If you look at the diagram you see these stripes. You can define the number of stripes in a policy if you want. In the example above, the stripe width is 2. This is not the only time when you can see objects being striped though. If an object (VMDK for instance) is larger than 256GB it will create multiple stripes for this object. Also, if a physical disk is smaller than the size of the VMDK it will create multiple stripes for that VMDK. These stripes can be located on the same host as you can see in the diagram but also can be across hosts. Pretty cool right.
Ryan says
Thanks for the answer Duncan, this clears up a debate we had in our office this week!
Jon says
Elegant
Tayfun says
Hmm.. Interesting..
Johnny Cortez says
1) When scaling up your disk groups within a host, do you simply plug a new drive into the host while it is running and the additional capacity is added to the VSAN pool?
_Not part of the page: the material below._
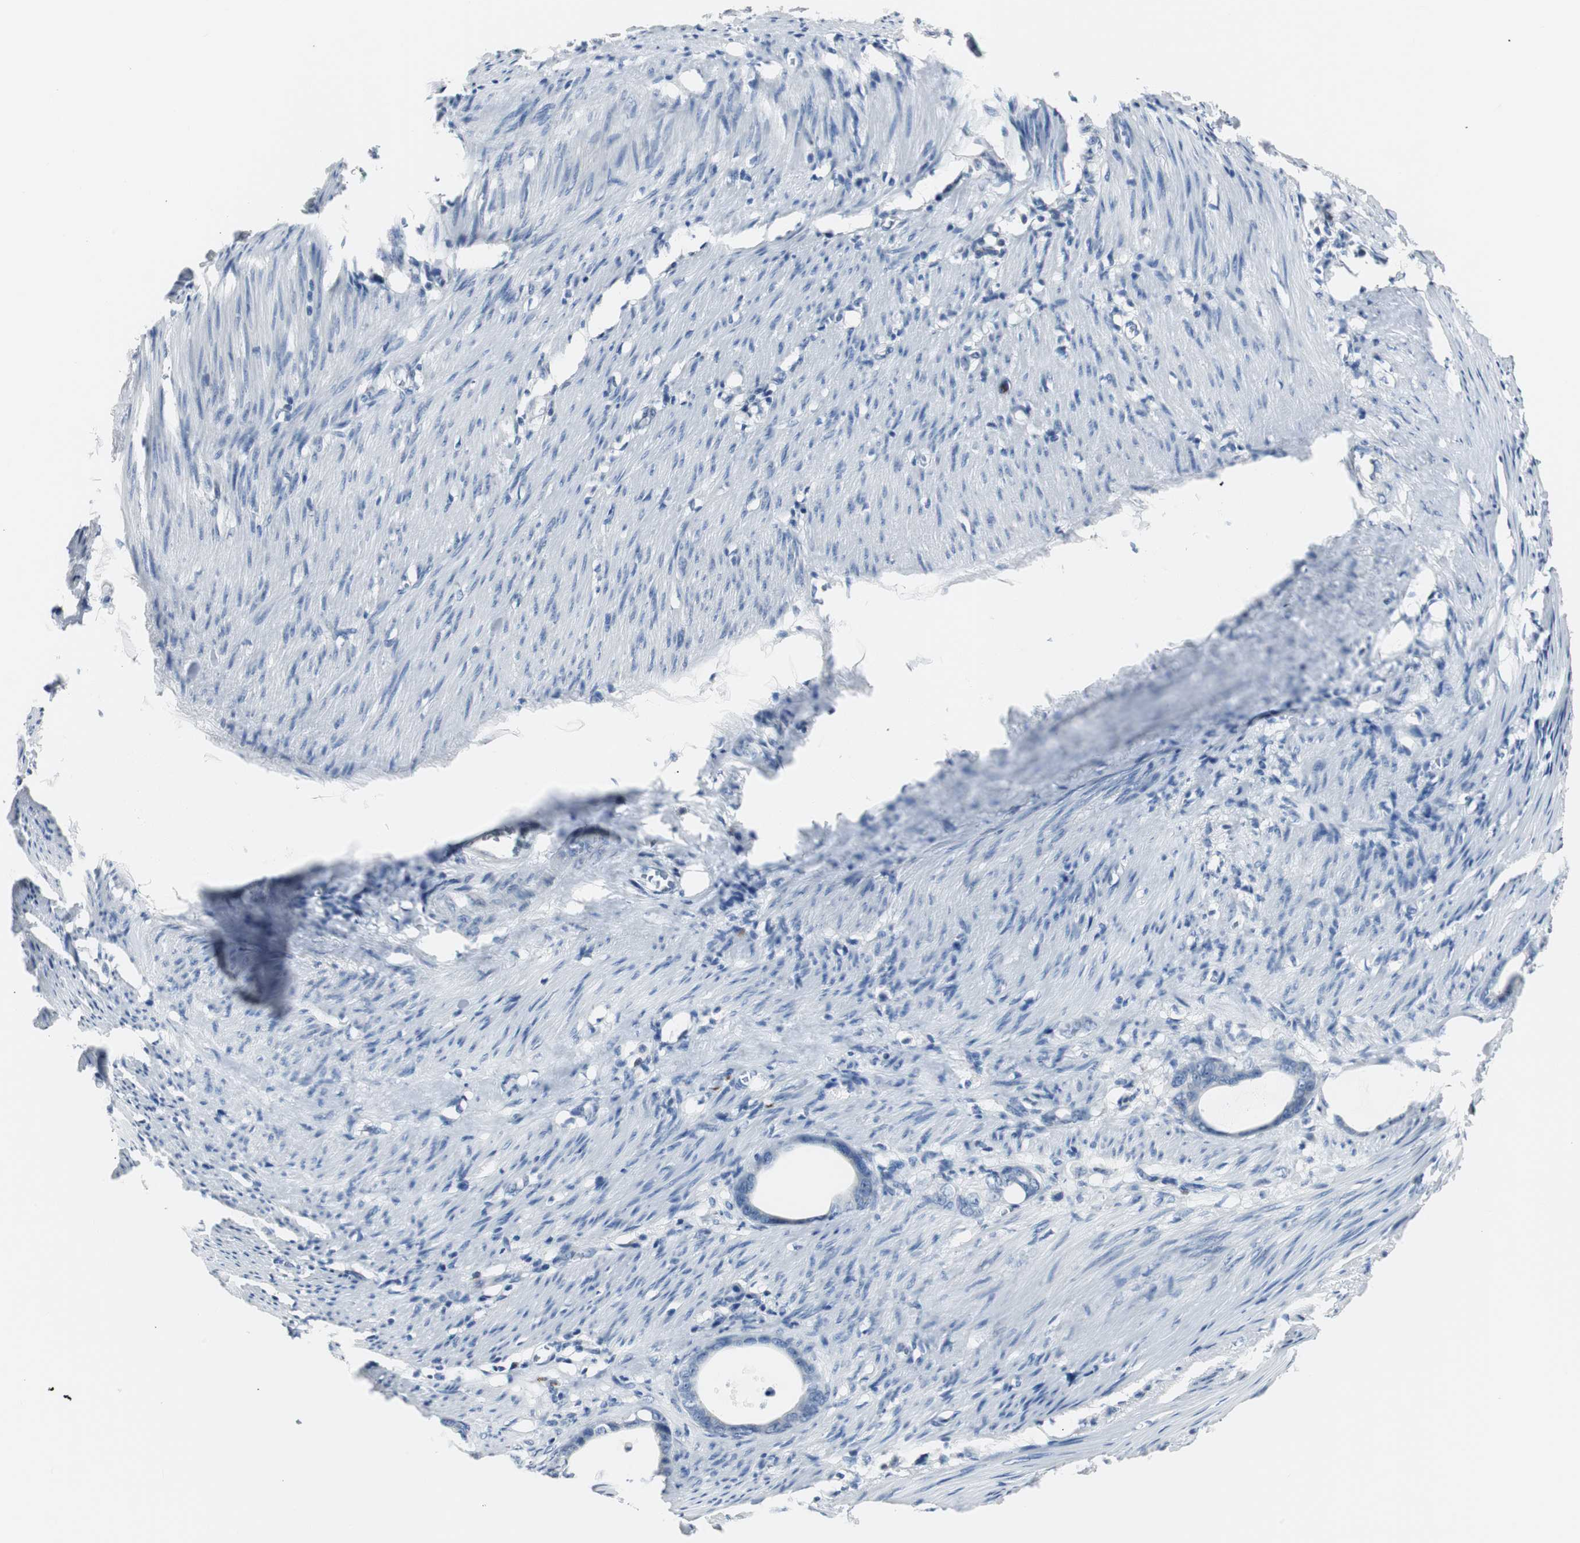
{"staining": {"intensity": "negative", "quantity": "none", "location": "none"}, "tissue": "stomach cancer", "cell_type": "Tumor cells", "image_type": "cancer", "snomed": [{"axis": "morphology", "description": "Adenocarcinoma, NOS"}, {"axis": "topography", "description": "Stomach"}], "caption": "Histopathology image shows no protein positivity in tumor cells of stomach cancer (adenocarcinoma) tissue. (DAB immunohistochemistry (IHC) visualized using brightfield microscopy, high magnification).", "gene": "SOX30", "patient": {"sex": "female", "age": 75}}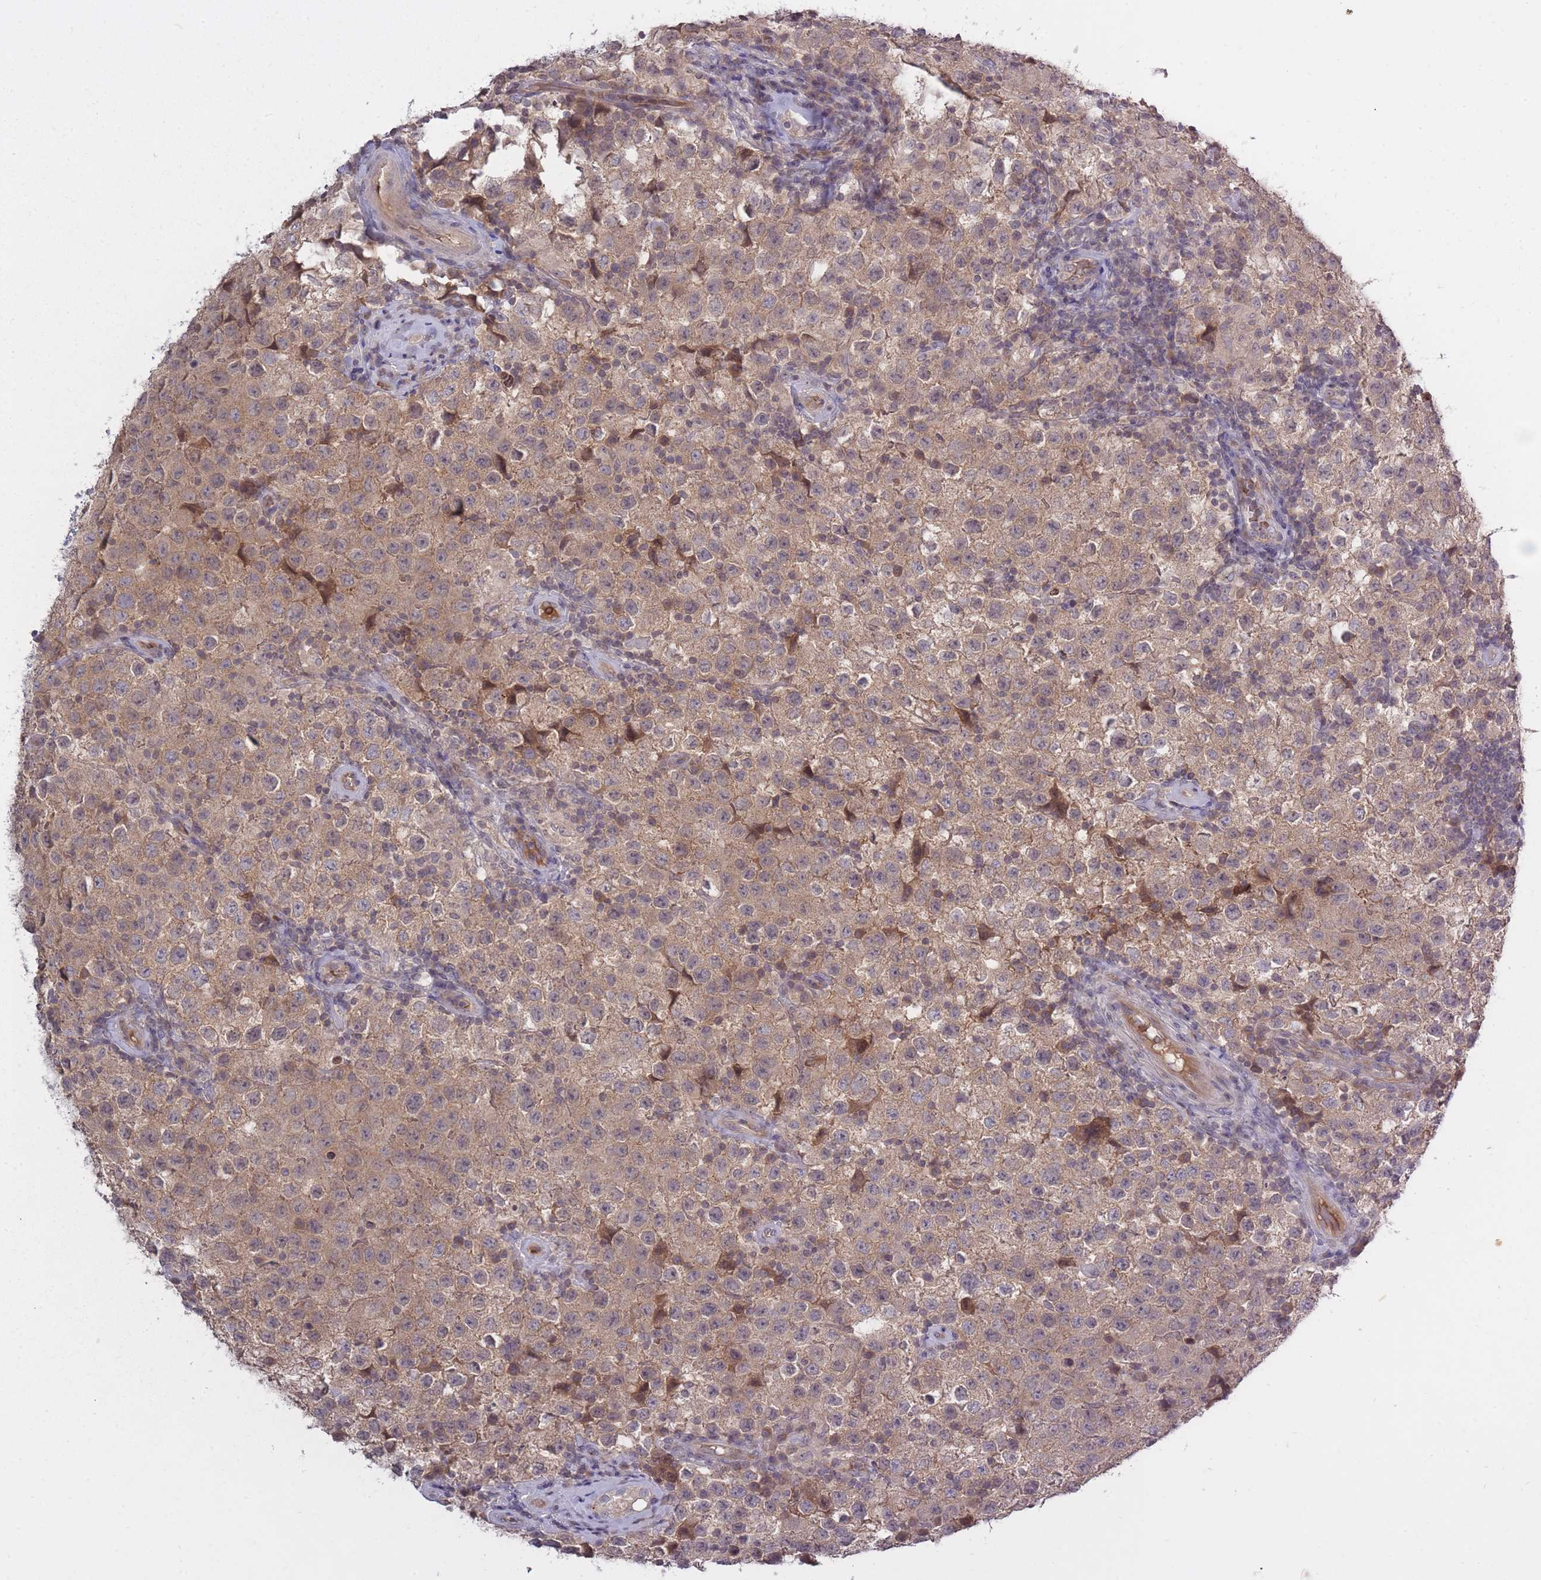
{"staining": {"intensity": "moderate", "quantity": ">75%", "location": "cytoplasmic/membranous"}, "tissue": "testis cancer", "cell_type": "Tumor cells", "image_type": "cancer", "snomed": [{"axis": "morphology", "description": "Seminoma, NOS"}, {"axis": "morphology", "description": "Carcinoma, Embryonal, NOS"}, {"axis": "topography", "description": "Testis"}], "caption": "Testis cancer (seminoma) tissue shows moderate cytoplasmic/membranous staining in approximately >75% of tumor cells", "gene": "ADCYAP1R1", "patient": {"sex": "male", "age": 41}}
Is this true for entire disk groups as well? And more specifically, does this only work with an IO Controller that supports RAID Passthrough? (the controller my client is using now only supports RAID 0)
2) Do you know what the logic is that is being used for placement of data stripes across disk groups? My client noticed during his testing that the data was not always placed logically across all nodes in the cluster. Do we have any documentation or understanding of how this is handled or what the decision making process is for data placement?